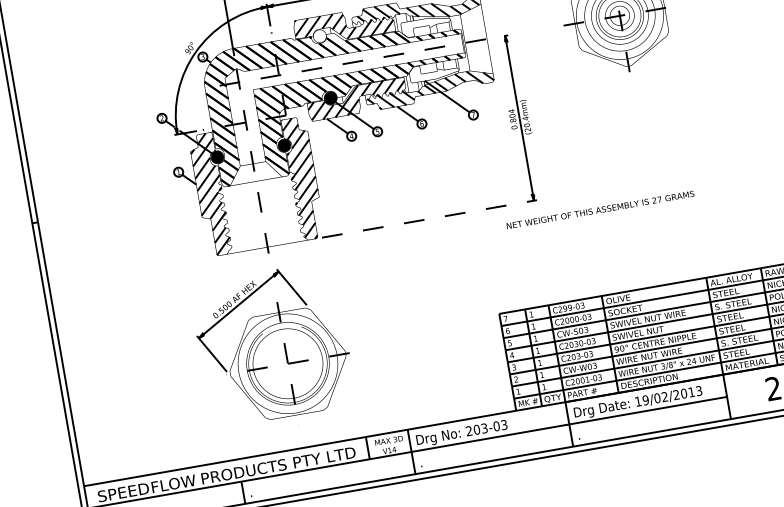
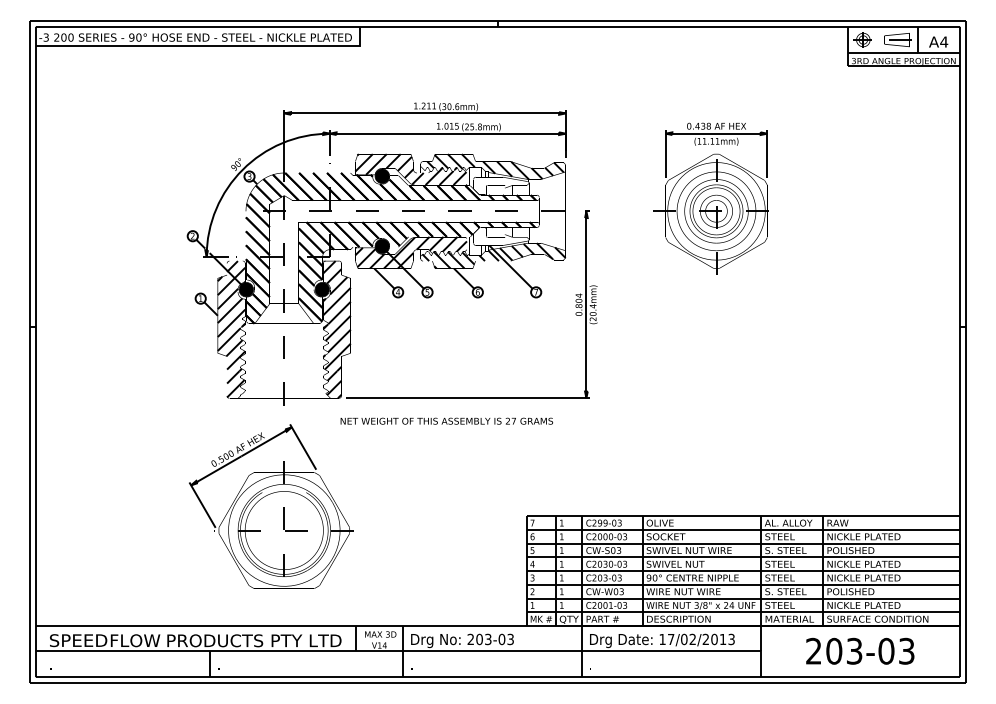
hatch: (319, 35) -> (382, 175), added
text: (600, 209) -> (446, 420), moved
line: (429, 219) -> (467, 398), dashed -> solid
text: (645, 400) -> (670, 639), 19/02/2013 -> 17/02/2013

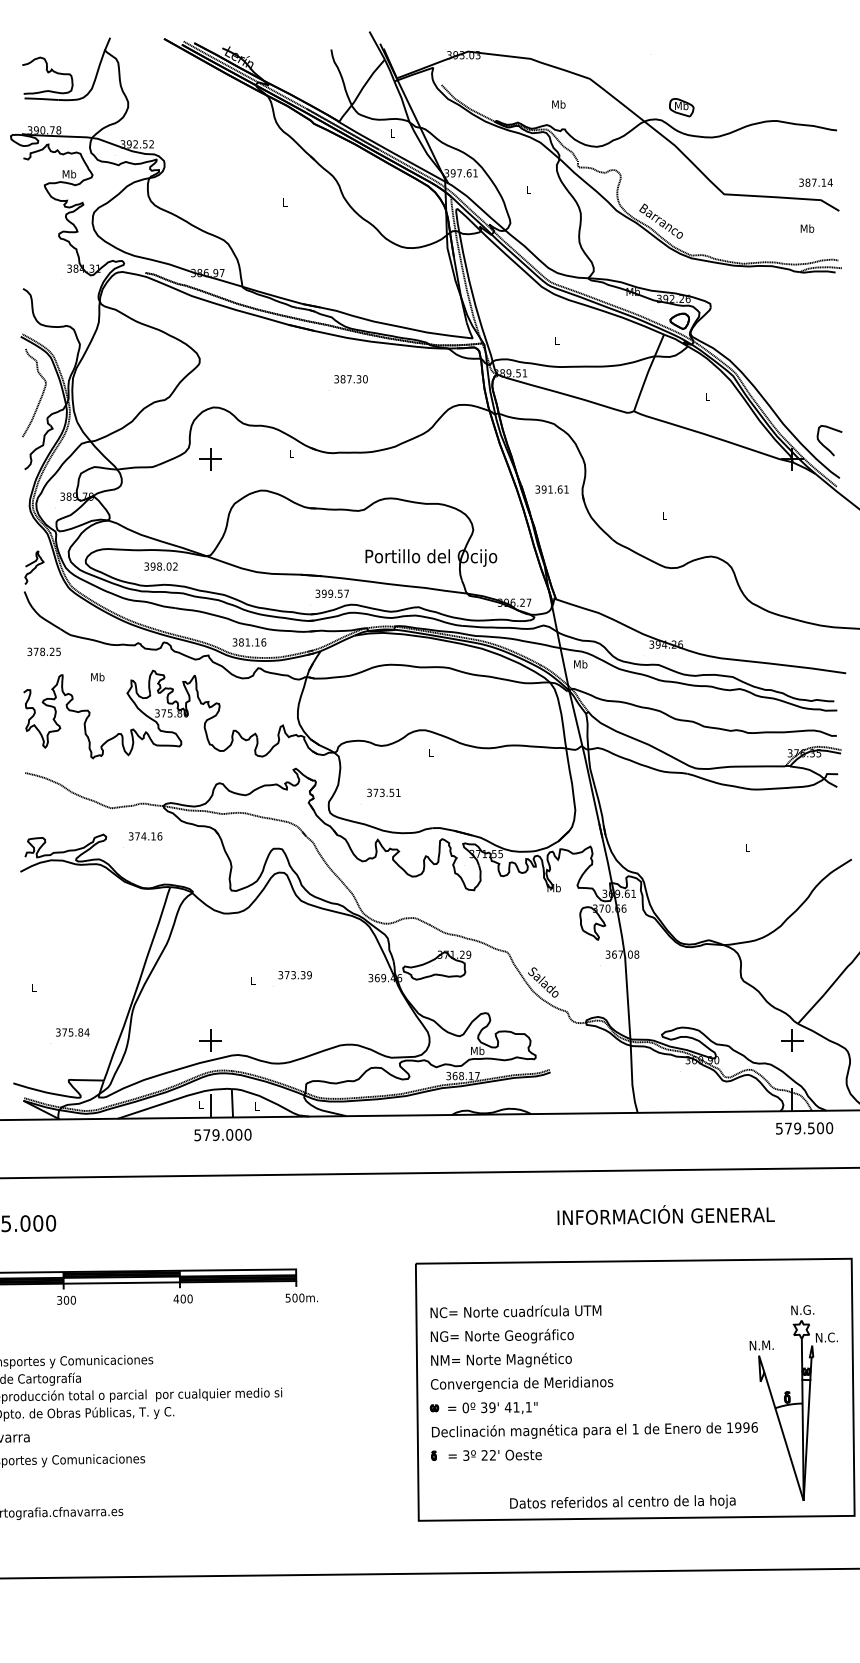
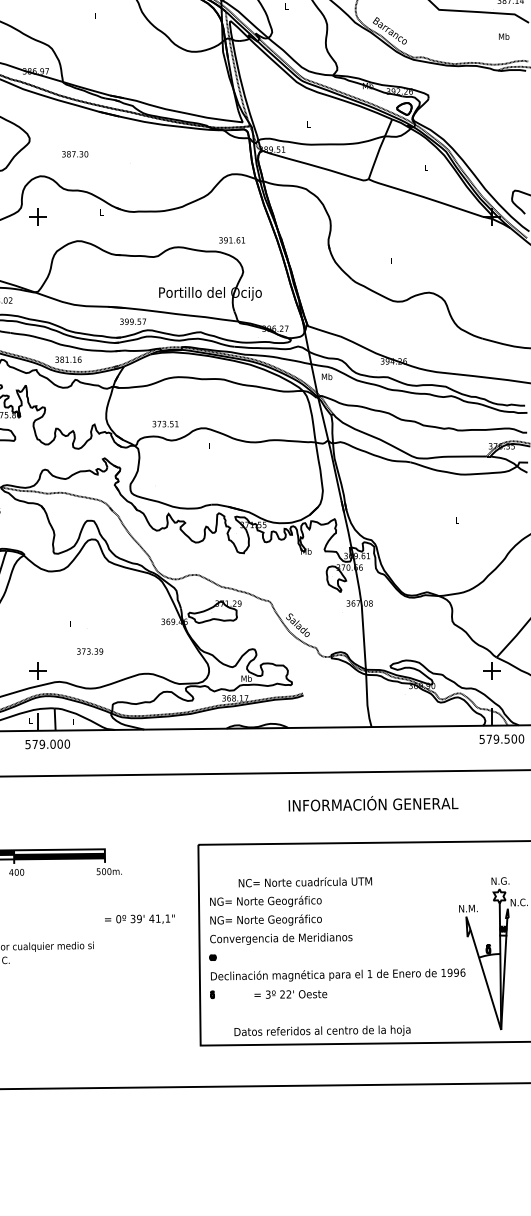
text: (350, 379) -> (74, 154), moved
text: (551, 489) -> (231, 240), moved
text: (383, 792) -> (165, 423), moved
text: (294, 975) -> (89, 651), moved
text: (665, 1214) -> (373, 803), moved
text: (515, 1311) -> (305, 882), moved
text: (507, 1359) -> (269, 919), NM= Norte Magnético -> NG= Norte Geográfico
text: (492, 1407) -> (139, 918), moved
text: (494, 1454) -> (290, 993), moved
text: (622, 1501) -> (322, 1030), moved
^^^^^^^^
Exercise brief: The result should be an exact repetition of all the records. Drop the pictures.

Response to the exercise:
hatch: (319, 35) -> (382, 175), added
text: (600, 209) -> (446, 420), moved
line: (429, 219) -> (467, 398), dashed -> solid
text: (645, 400) -> (670, 639), 19/02/2013 -> 17/02/2013

text: (350, 379) -> (74, 154), moved
text: (551, 489) -> (231, 240), moved
text: (383, 792) -> (165, 423), moved
text: (294, 975) -> (89, 651), moved
text: (665, 1214) -> (373, 803), moved
text: (515, 1311) -> (305, 882), moved
text: (507, 1359) -> (269, 919), NM= Norte Magnético -> NG= Norte Geográfico
text: (492, 1407) -> (139, 918), moved
text: (494, 1454) -> (290, 993), moved
text: (622, 1501) -> (322, 1030), moved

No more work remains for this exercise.